Par Jeune Afrique avec AFP

Les funérailles du médecin militaire tunisien tué dans l'attentat de l'aéroport d'Istanbul, à Ksour Essef en Tunisie, le 1er juillet 2016. © Hassene Dridi/AP/SIPA

Le Tunisien Anouar Bayoudh a été condamné mercredi à quatre ans de prison pour avoir un temps rejoint le groupe État islamique, a annoncé le Parquet de Tunis. Son père, qui cherchait à le faire rapatrier de Turquie où il était détenu, avait trouvé la mort dans un triple attentat à Istanbul en juin 2016. Une tragédie familiale qui avait alors provoqué une grande émotion en Tunisie.

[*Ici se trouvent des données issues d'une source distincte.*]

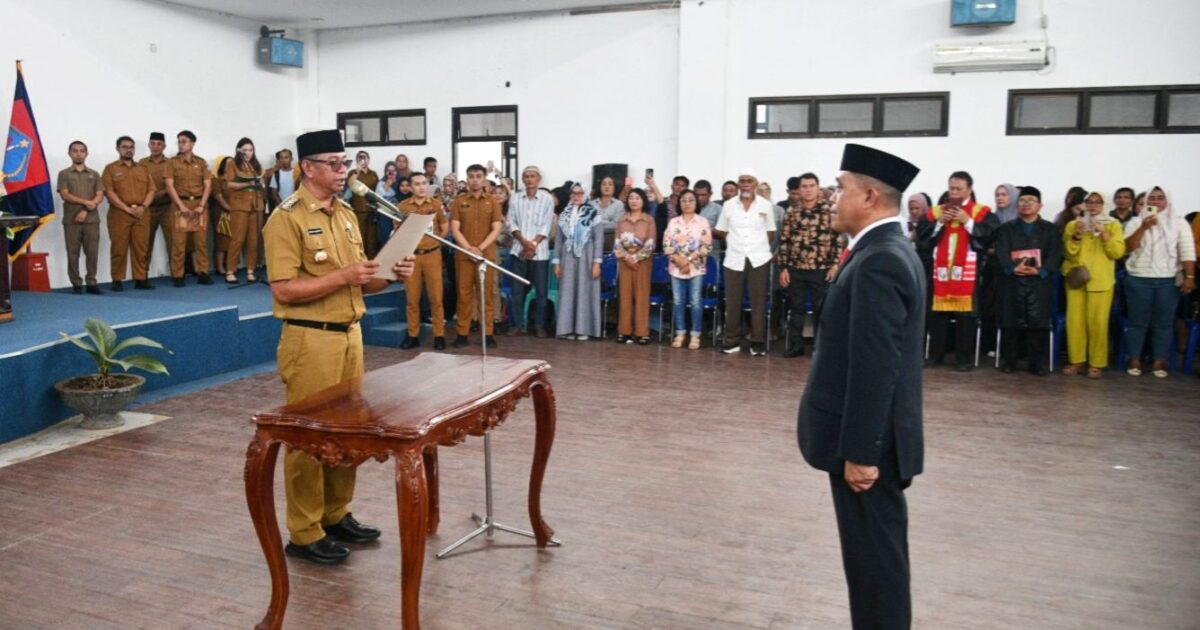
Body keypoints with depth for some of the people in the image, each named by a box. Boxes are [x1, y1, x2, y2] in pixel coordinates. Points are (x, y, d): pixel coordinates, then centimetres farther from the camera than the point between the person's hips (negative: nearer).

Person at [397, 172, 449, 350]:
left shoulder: (436, 204, 4)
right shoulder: (403, 206, 3)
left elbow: (445, 227, 13)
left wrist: (436, 241, 3)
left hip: (432, 255, 0)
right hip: (410, 256, 0)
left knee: (436, 297, 1)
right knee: (412, 298, 4)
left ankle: (439, 335, 8)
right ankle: (413, 335, 13)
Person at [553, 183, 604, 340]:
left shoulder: (593, 214, -1)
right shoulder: (564, 214, 10)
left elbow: (598, 239, -4)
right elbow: (558, 239, 11)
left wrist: (597, 262, -11)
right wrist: (557, 262, 5)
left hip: (585, 258, -3)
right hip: (568, 258, 3)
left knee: (585, 292, -1)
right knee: (567, 293, 2)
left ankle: (583, 329, 2)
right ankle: (567, 328, 6)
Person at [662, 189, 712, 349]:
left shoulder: (703, 222, 2)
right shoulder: (673, 222, 8)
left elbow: (706, 245, -4)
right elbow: (666, 245, 3)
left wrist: (689, 260, -11)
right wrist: (679, 259, -11)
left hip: (696, 267, -2)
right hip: (676, 267, 2)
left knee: (695, 301, -2)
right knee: (677, 301, 4)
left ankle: (695, 335, 5)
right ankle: (680, 334, 13)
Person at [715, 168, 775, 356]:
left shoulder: (766, 205, 3)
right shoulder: (729, 205, 5)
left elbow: (770, 233, 10)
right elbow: (721, 231, 11)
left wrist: (758, 246, 4)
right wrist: (736, 244, 5)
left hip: (759, 259, -1)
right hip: (734, 259, 1)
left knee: (758, 302, 1)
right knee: (732, 302, 2)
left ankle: (757, 343, 8)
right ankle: (732, 342, 11)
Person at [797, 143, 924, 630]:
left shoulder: (878, 262, -20)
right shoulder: (886, 251, 12)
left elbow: (875, 368, -24)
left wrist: (859, 451, -21)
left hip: (869, 445, -10)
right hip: (867, 440, 10)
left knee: (875, 559, 2)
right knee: (875, 556, 19)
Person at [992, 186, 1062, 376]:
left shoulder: (1050, 229, 14)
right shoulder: (1006, 228, 14)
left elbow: (1055, 254, 1)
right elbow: (1001, 253, -1)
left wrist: (1041, 270, -16)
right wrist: (1012, 268, -20)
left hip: (1040, 282, 0)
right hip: (1011, 282, 0)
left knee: (1038, 323, -3)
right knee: (1010, 322, -1)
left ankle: (1037, 363, 4)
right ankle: (1008, 360, 8)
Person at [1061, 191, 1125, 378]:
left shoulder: (1113, 225, 8)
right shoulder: (1073, 225, 12)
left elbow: (1118, 252, -2)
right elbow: (1069, 252, 3)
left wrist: (1104, 233, -12)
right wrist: (1076, 235, -12)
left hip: (1101, 281, -1)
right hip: (1076, 279, 2)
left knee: (1098, 322, -7)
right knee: (1074, 320, -4)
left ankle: (1097, 363, 2)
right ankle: (1076, 360, 7)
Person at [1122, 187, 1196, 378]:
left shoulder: (1179, 223, 6)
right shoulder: (1136, 222, 7)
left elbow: (1187, 251, -1)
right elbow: (1128, 247, -4)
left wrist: (1189, 277, -9)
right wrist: (1143, 227, -16)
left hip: (1168, 281, 0)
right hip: (1138, 279, 0)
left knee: (1163, 323, 1)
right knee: (1138, 321, 2)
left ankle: (1159, 362, 8)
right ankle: (1134, 360, 9)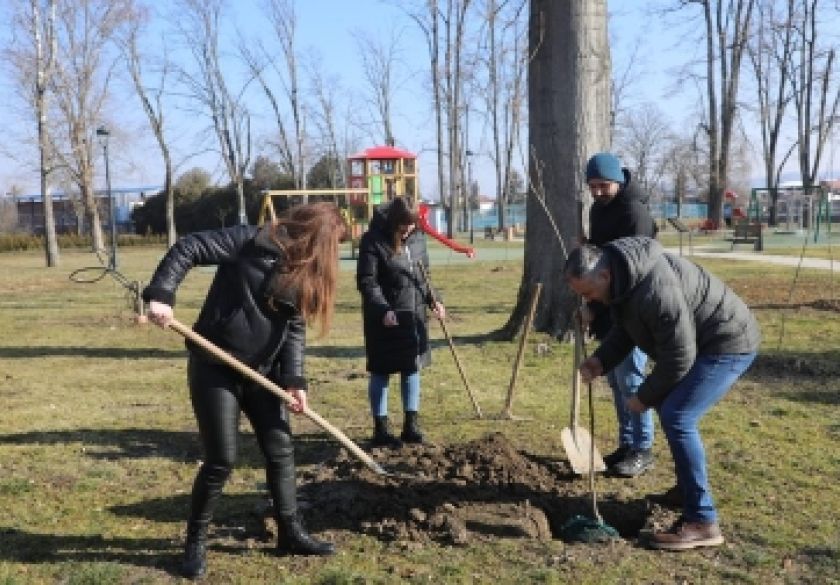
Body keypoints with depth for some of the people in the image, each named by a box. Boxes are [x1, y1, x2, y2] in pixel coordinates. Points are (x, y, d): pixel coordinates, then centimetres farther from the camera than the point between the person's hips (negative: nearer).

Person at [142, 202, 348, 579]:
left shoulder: (303, 271, 6)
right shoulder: (253, 241, -15)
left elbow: (295, 329, 5)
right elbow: (188, 248, -18)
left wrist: (294, 379, -6)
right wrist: (160, 295, -30)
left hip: (261, 372, 7)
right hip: (215, 368, -7)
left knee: (281, 450, 10)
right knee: (221, 459, -2)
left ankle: (290, 533, 27)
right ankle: (196, 541, 19)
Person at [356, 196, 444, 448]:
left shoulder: (417, 236, 5)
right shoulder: (373, 241, -14)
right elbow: (366, 282, -16)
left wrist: (432, 299, 3)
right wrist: (384, 309, -26)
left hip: (414, 314, 7)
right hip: (385, 317, -6)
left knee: (412, 368, 12)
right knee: (381, 371, 3)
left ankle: (411, 425, 23)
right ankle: (380, 430, 13)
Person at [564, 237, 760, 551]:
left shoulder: (655, 290, -33)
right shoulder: (622, 278, -2)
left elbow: (679, 357, -26)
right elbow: (624, 329, 11)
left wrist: (645, 397, -13)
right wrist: (600, 361, -7)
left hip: (728, 344, -10)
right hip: (700, 341, 10)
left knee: (677, 418, -17)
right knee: (668, 407, 18)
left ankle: (702, 522, -11)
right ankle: (690, 488, 35)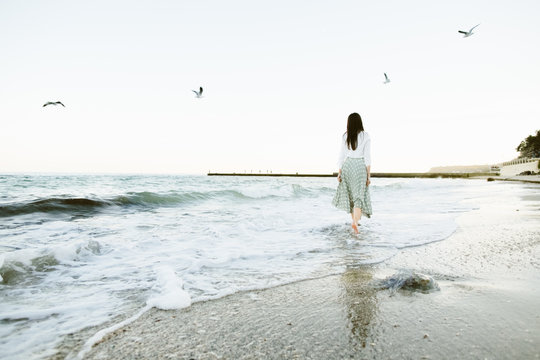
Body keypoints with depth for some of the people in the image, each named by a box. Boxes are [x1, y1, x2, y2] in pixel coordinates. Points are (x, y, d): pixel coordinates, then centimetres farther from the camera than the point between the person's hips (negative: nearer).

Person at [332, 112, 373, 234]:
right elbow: (367, 157, -8)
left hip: (347, 166, 3)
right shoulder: (366, 136, -4)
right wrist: (369, 175, -5)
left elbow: (342, 155, 1)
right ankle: (355, 221, -22)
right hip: (360, 166, -3)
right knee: (359, 196, -2)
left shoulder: (345, 136, 1)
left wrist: (339, 172, 7)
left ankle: (355, 220, 29)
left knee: (350, 193, 17)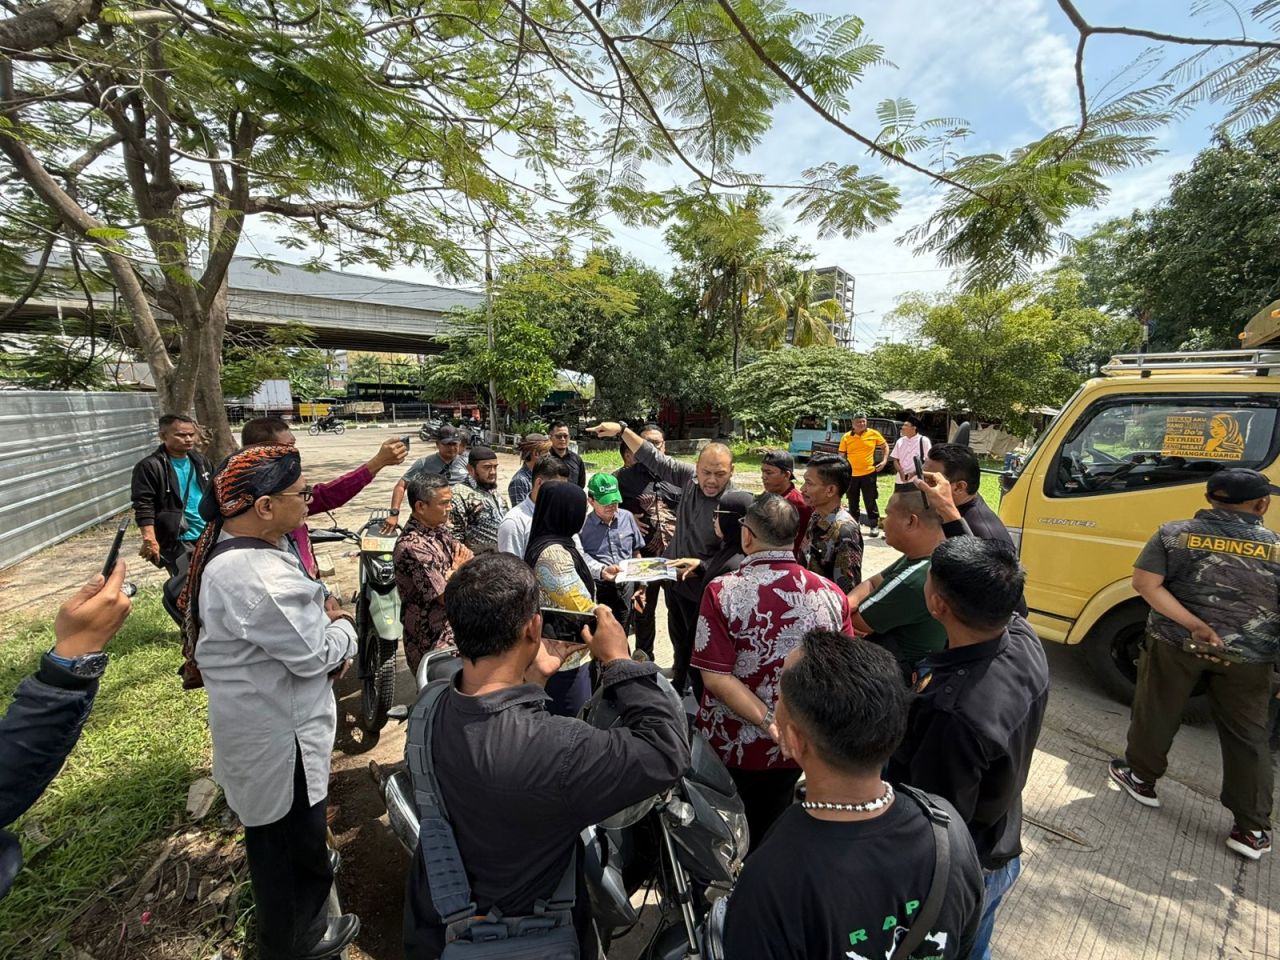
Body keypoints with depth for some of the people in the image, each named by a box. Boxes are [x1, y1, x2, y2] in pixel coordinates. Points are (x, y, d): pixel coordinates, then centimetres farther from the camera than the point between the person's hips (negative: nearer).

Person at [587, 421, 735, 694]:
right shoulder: (690, 476, -11)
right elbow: (655, 459, -2)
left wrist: (701, 565, -38)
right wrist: (622, 430, -8)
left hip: (701, 590, -6)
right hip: (674, 578, 6)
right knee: (678, 638, 27)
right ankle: (678, 682, 51)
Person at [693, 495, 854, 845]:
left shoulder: (721, 592, -23)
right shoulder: (832, 595, -15)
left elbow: (716, 677, -24)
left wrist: (769, 721, -20)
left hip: (729, 746, -2)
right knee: (771, 830, 28)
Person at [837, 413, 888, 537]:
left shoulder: (874, 434, -2)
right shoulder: (846, 437, -1)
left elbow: (885, 446, 11)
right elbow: (841, 456, 5)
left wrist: (884, 461, -1)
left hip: (869, 473, -2)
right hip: (851, 474, 2)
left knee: (870, 501, 3)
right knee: (853, 502, 12)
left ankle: (874, 526, 15)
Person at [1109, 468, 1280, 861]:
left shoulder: (1175, 533, -8)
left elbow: (1145, 583, -17)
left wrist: (1194, 625, -16)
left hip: (1175, 644, -1)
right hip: (1247, 657, 1)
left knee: (1156, 713, 17)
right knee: (1247, 736, 15)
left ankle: (1140, 778, 33)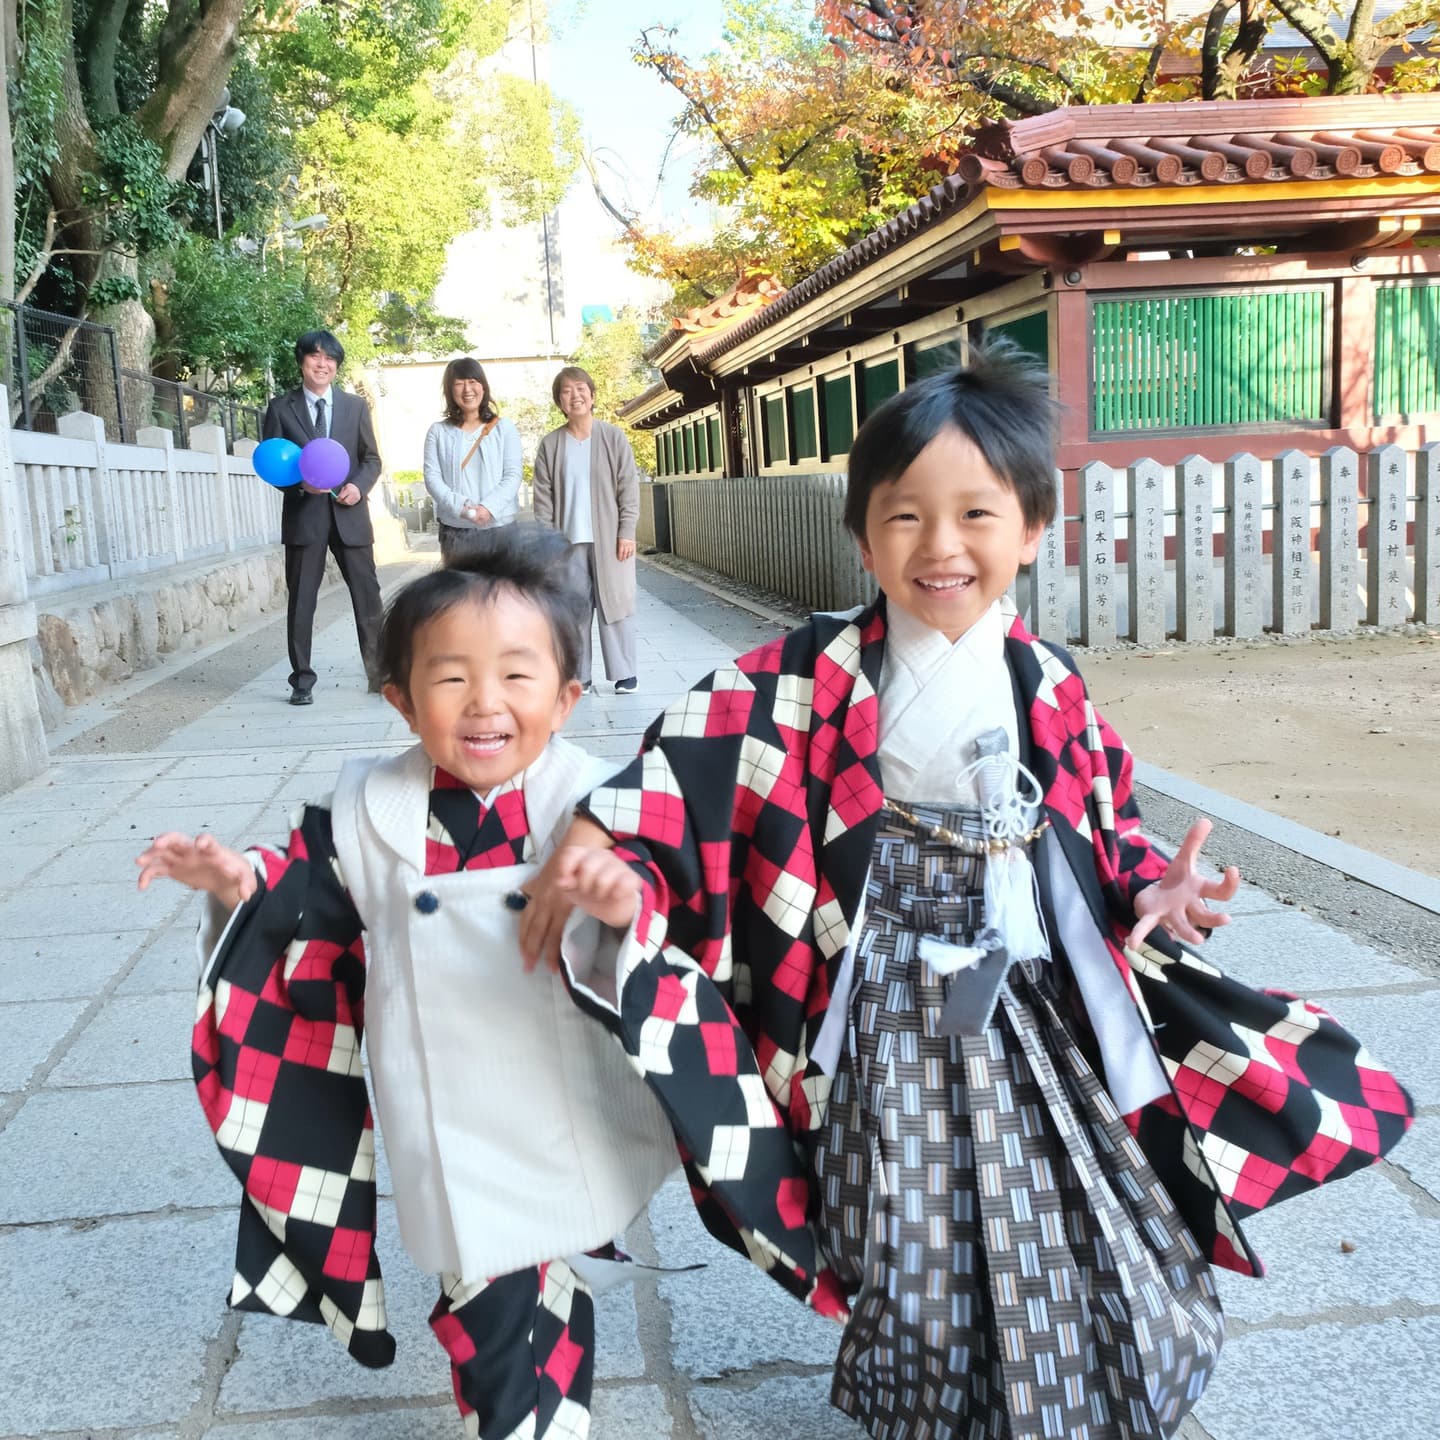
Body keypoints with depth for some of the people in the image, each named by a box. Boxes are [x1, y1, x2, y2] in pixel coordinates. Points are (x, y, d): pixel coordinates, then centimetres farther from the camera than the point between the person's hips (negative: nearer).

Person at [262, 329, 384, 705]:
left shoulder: (356, 406, 10)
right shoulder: (280, 407, 5)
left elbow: (372, 459, 11)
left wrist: (359, 486, -9)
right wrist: (300, 483, -15)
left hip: (349, 515, 1)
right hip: (303, 516, -1)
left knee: (367, 596, 1)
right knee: (301, 600, 2)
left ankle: (379, 672, 11)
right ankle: (302, 680, 9)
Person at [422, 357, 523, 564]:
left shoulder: (503, 428, 8)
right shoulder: (438, 432, 9)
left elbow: (513, 475, 1)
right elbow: (432, 476, 2)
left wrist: (488, 507, -15)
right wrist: (461, 507, -15)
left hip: (499, 525, 0)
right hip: (455, 529, 0)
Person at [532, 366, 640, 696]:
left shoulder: (614, 437, 1)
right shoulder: (550, 445, 5)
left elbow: (629, 487, 0)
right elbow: (543, 497, 4)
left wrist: (627, 532, -7)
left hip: (608, 538, -1)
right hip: (567, 540, 2)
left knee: (614, 604, 1)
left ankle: (624, 673, 8)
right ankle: (577, 676, 9)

À l’automne 2015, Anouar Bayoudh avait rejoint avec sa fiancée l’EI en Irak puis en Syrie, avant de regretter son choix et d’appeler à l’aide, avait raconté sa mère à l’AFP. Il avait réussi à fuir le groupe extrémiste mais avait été placé en détention en Turquie alors qu’il tentait de rentrer en Tunisie.

Anouar Bayoudh a été condamné le 3 mai à quatre ans de prison et sa compagne à deux ans « pour avoir rejoint un groupe terroriste », a indiqué à l’AFP le porte-parole du Parquet, Sofiène Sliti.

Le jeune homme avait fait croire à sa famille qu’il allait faire un stage en Suisse alors qu’il partait en réalité pour l’Irak puis la Syrie, après « un lavage de cerveau » dans une mosquée de son quartier, avait affirmé sa tante à l’AFP.

« Il a dit ‘je cherchais la vérité, je croyais la trouver chez Daech. J’ai trouvé une arnaque’ », avait rapporté sa mère. « Les parents doivent être plus vigilants » car « personne n’est à l’abri », avait-elle ajouté.

Alors que le débat bat son plein depuis quelques mois sur le retour au pays des jihadistes tunisiens, la nouvelle commission d’enquête parlementaire sur les filières de recrutement de Tunisiens au profit d’organisations jihadistes a tenu ses premières auditions il y a deux semaines.